Extracted entries Block Start

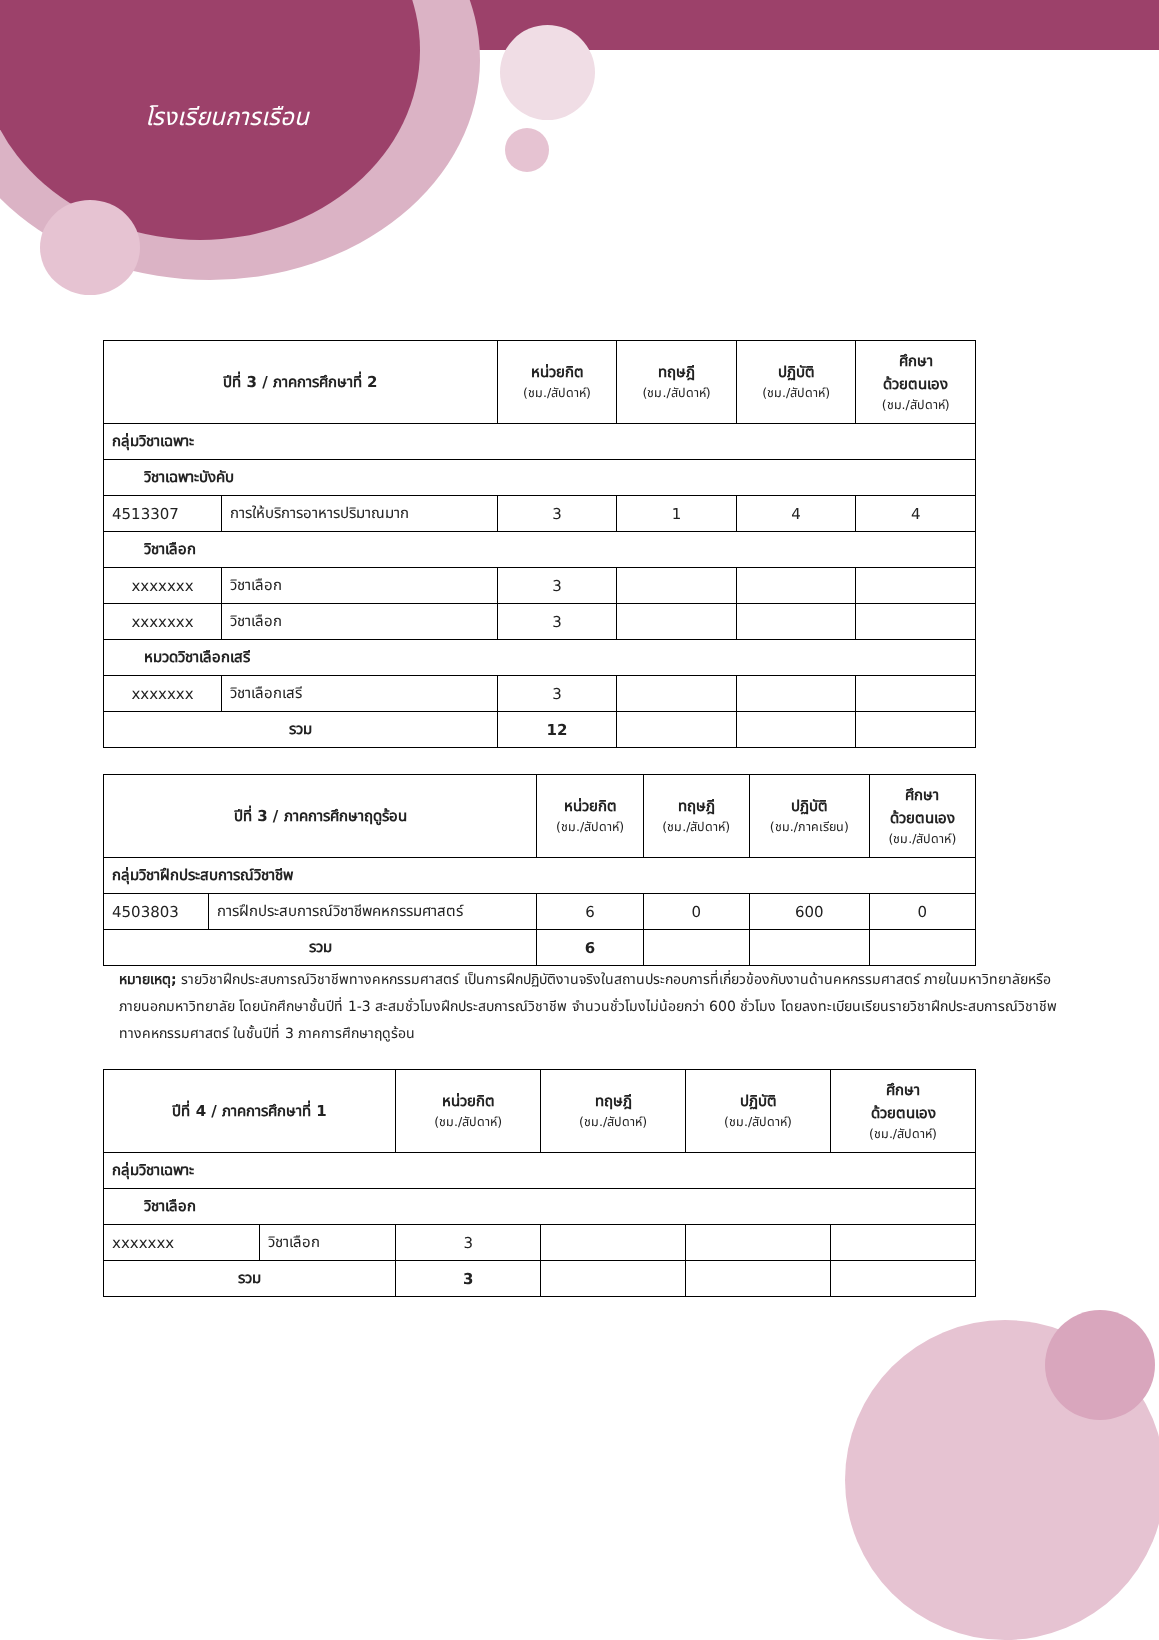โรงเรียนการเรือน
| ปีที่ 3 / ภาคการศึกษาที่ 2 | | หน่วยกิต (ชม./สัปดาห์) | ทฤษฎี (ชม./สัปดาห์) | ปฏิบัติ (ชม./สัปดาห์) | ศึกษา ด้วยตนเอง (ชม./สัปดาห์) |
| --- | --- | --- | --- | --- | --- |
| กลุ่มวิชาเฉพาะ | | | | | |
| วิชาเฉพาะบังคับ | | | | | |
| 4513307 | การให้บริการอาหารปริมาณมาก | 3 | 1 | 4 | 4 |
| วิชาเลือก | | | | | |
| xxxxxxx | วิชาเลือก | 3 | | | |
| xxxxxxx | วิชาเลือก | 3 | | | |
| หมวดวิชาเลือกเสรี | | | | | |
| xxxxxxx | วิชาเลือกเสรี | 3 | | | |
| รวม | | 12 | | | |
| ปีที่ 3 / ภาคการศึกษาฤดูร้อน | | หน่วยกิต (ชม./สัปดาห์) | ทฤษฎี (ชม./สัปดาห์) | ปฏิบัติ (ชม./ภาคเรียน) | ศึกษา ด้วยตนเอง (ชม./สัปดาห์) |
| --- | --- | --- | --- | --- | --- |
| กลุ่มวิชาฝึกประสบการณ์วิชาชีพ | | | | | |
| 4503803 | การฝึกประสบการณ์วิชาชีพคหกรรมศาสตร์ | 6 | 0 | 600 | 0 |
| รวม | | 6 | | | |
หมายเหตุ; รายวิชาฝึกประสบการณ์วิชาชีพทางคหกรรมศาสตร์ เป็นการฝึกปฏิบัติงานจริงในสถานประกอบการที่เกี่ยวข้องกับงานด้านคหกรรมศาสตร์ ภายในมหาวิทยาลัยหรือภายนอกมหาวิทยาลัย โดยนักศึกษาชั้นปีที่ 1-3 สะสมชั่วโมงฝึกประสบการณ์วิชาชีพ จำนวนชั่วโมงไม่น้อยกว่า 600 ชั่วโมง โดยลงทะเบียนเรียนรายวิชาฝึกประสบการณ์วิชาชีพทางคหกรรมศาสตร์ ในชั้นปีที่ 3 ภาคการศึกษาฤดูร้อน
| ปีที่ 4 / ภาคการศึกษาที่ 1 | | หน่วยกิต (ชม./สัปดาห์) | ทฤษฎี (ชม./สัปดาห์) | ปฏิบัติ (ชม./สัปดาห์) | ศึกษา ด้วยตนเอง (ชม./สัปดาห์) |
| --- | --- | --- | --- | --- | --- |
| กลุ่มวิชาเฉพาะ | | | | | |
| วิชาเลือก | | | | | |
| xxxxxxx | วิชาเลือก | 3 | | | |
| รวม | | 3 | | | |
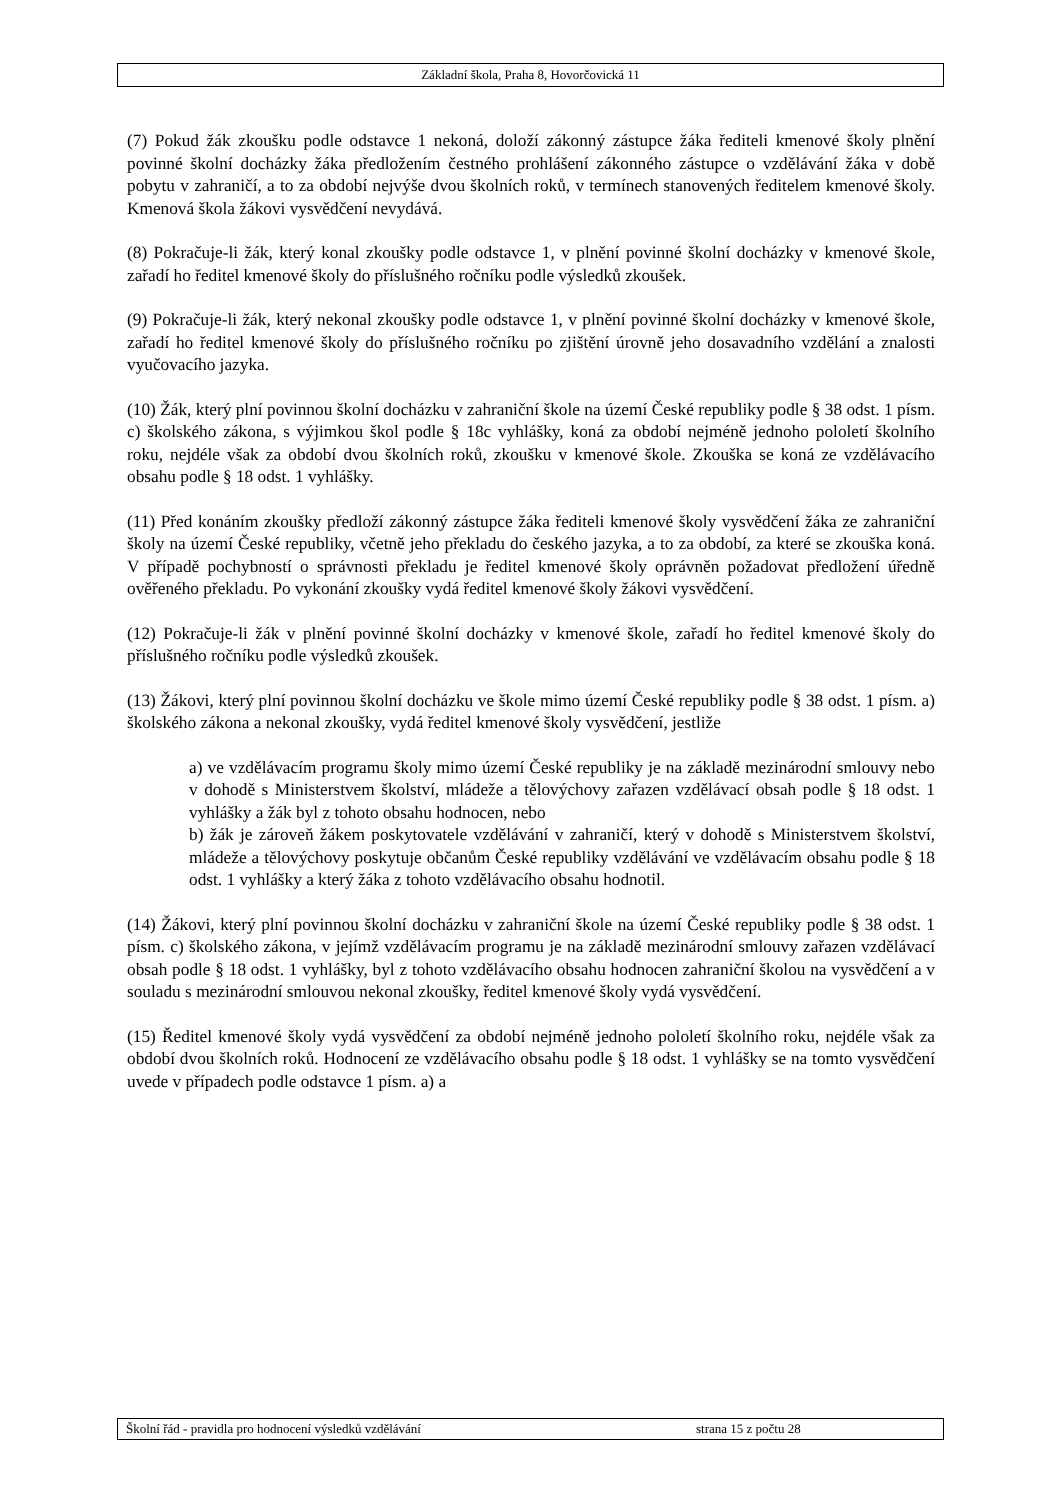Základní škola, Praha 8, Hovorčovická 11
(7) Pokud žák zkoušku podle odstavce 1 nekoná, doloží zákonný zástupce žáka řediteli kmenové školy plnění povinné školní docházky žáka předložením čestného prohlášení zákonného zástupce o vzdělávání žáka v době pobytu v zahraničí, a to za období nejvýše dvou školních roků, v termínech stanovených ředitelem kmenové školy. Kmenová škola žákovi vysvědčení nevydává.
(8) Pokračuje-li žák, který konal zkoušky podle odstavce 1, v plnění povinné školní docházky v kmenové škole, zařadí ho ředitel kmenové školy do příslušného ročníku podle výsledků zkoušek.
(9) Pokračuje-li žák, který nekonal zkoušky podle odstavce 1, v plnění povinné školní docházky v kmenové škole, zařadí ho ředitel kmenové školy do příslušného ročníku po zjištění úrovně jeho dosavadního vzdělání a znalosti vyučovacího jazyka.
(10) Žák, který plní povinnou školní docházku v zahraniční škole na území České republiky podle § 38 odst. 1 písm. c) školského zákona, s výjimkou škol podle § 18c vyhlášky, koná za období nejméně jednoho pololetí školního roku, nejdéle však za období dvou školních roků, zkoušku v kmenové škole. Zkouška se koná ze vzdělávacího obsahu podle § 18 odst. 1 vyhlášky.
(11) Před konáním zkoušky předloží zákonný zástupce žáka řediteli kmenové školy vysvědčení žáka ze zahraniční školy na území České republiky, včetně jeho překladu do českého jazyka, a to za období, za které se zkouška koná. V případě pochybností o správnosti překladu je ředitel kmenové školy oprávněn požadovat předložení úředně ověřeného překladu. Po vykonání zkoušky vydá ředitel kmenové školy žákovi vysvědčení.
(12) Pokračuje-li žák v plnění povinné školní docházky v kmenové škole, zařadí ho ředitel kmenové školy do příslušného ročníku podle výsledků zkoušek.
(13) Žákovi, který plní povinnou školní docházku ve škole mimo území České republiky podle § 38 odst. 1 písm. a) školského zákona a nekonal zkoušky, vydá ředitel kmenové školy vysvědčení, jestliže
a) ve vzdělávacím programu školy mimo území České republiky je na základě mezinárodní smlouvy nebo v dohodě s Ministerstvem školství, mládeže a tělovýchovy zařazen vzdělávací obsah podle § 18 odst. 1 vyhlášky a žák byl z tohoto obsahu hodnocen, nebo
b) žák je zároveň žákem poskytovatele vzdělávání v zahraničí, který v dohodě s Ministerstvem školství, mládeže a tělovýchovy poskytuje občanům České republiky vzdělávání ve vzdělávacím obsahu podle § 18 odst. 1 vyhlášky a který žáka z tohoto vzdělávacího obsahu hodnotil.
(14) Žákovi, který plní povinnou školní docházku v zahraniční škole na území České republiky podle § 38 odst. 1 písm. c) školského zákona, v jejímž vzdělávacím programu je na základě mezinárodní smlouvy zařazen vzdělávací obsah podle § 18 odst. 1 vyhlášky, byl z tohoto vzdělávacího obsahu hodnocen zahraniční školou na vysvědčení a v souladu s mezinárodní smlouvou nekonal zkoušky, ředitel kmenové školy vydá vysvědčení.
(15) Ředitel kmenové školy vydá vysvědčení za období nejméně jednoho pololetí školního roku, nejdéle však za období dvou školních roků. Hodnocení ze vzdělávacího obsahu podle § 18 odst. 1 vyhlášky se na tomto vysvědčení uvede v případech podle odstavce 1 písm. a) a
Školní řád - pravidla pro hodnocení výsledků vzdělávání strana 15 z počtu 28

Extracted entries Block End

- [Assigned task]
Reproduce verbatim only the segment of the listing bounded by the line containing "b) žák je zároveň" and the line containing "(14) Žákovi, který", with both boundary lines included.

- [Your solution]
b) žák je zároveň žákem poskytovatele vzdělávání v zahraničí, který v dohodě s Ministerstvem školství, mládeže a tělovýchovy poskytuje občanům České republiky vzdělávání ve vzdělávacím obsahu podle § 18 odst. 1 vyhlášky a který žáka z tohoto vzdělávacího obsahu hodnotil.
(14) Žákovi, který plní povinnou školní docházku v zahraniční škole na území České republiky podle § 38 odst. 1 písm. c) školského zákona, v jejímž vzdělávacím programu je na základě mezinárodní smlouvy zařazen vzdělávací obsah podle § 18 odst. 1 vyhlášky, byl z tohoto vzdělávacího obsahu hodnocen zahraniční školou na vysvědčení a v souladu s mezinárodní smlouvou nekonal zkoušky, ředitel kmenové školy vydá vysvědčení.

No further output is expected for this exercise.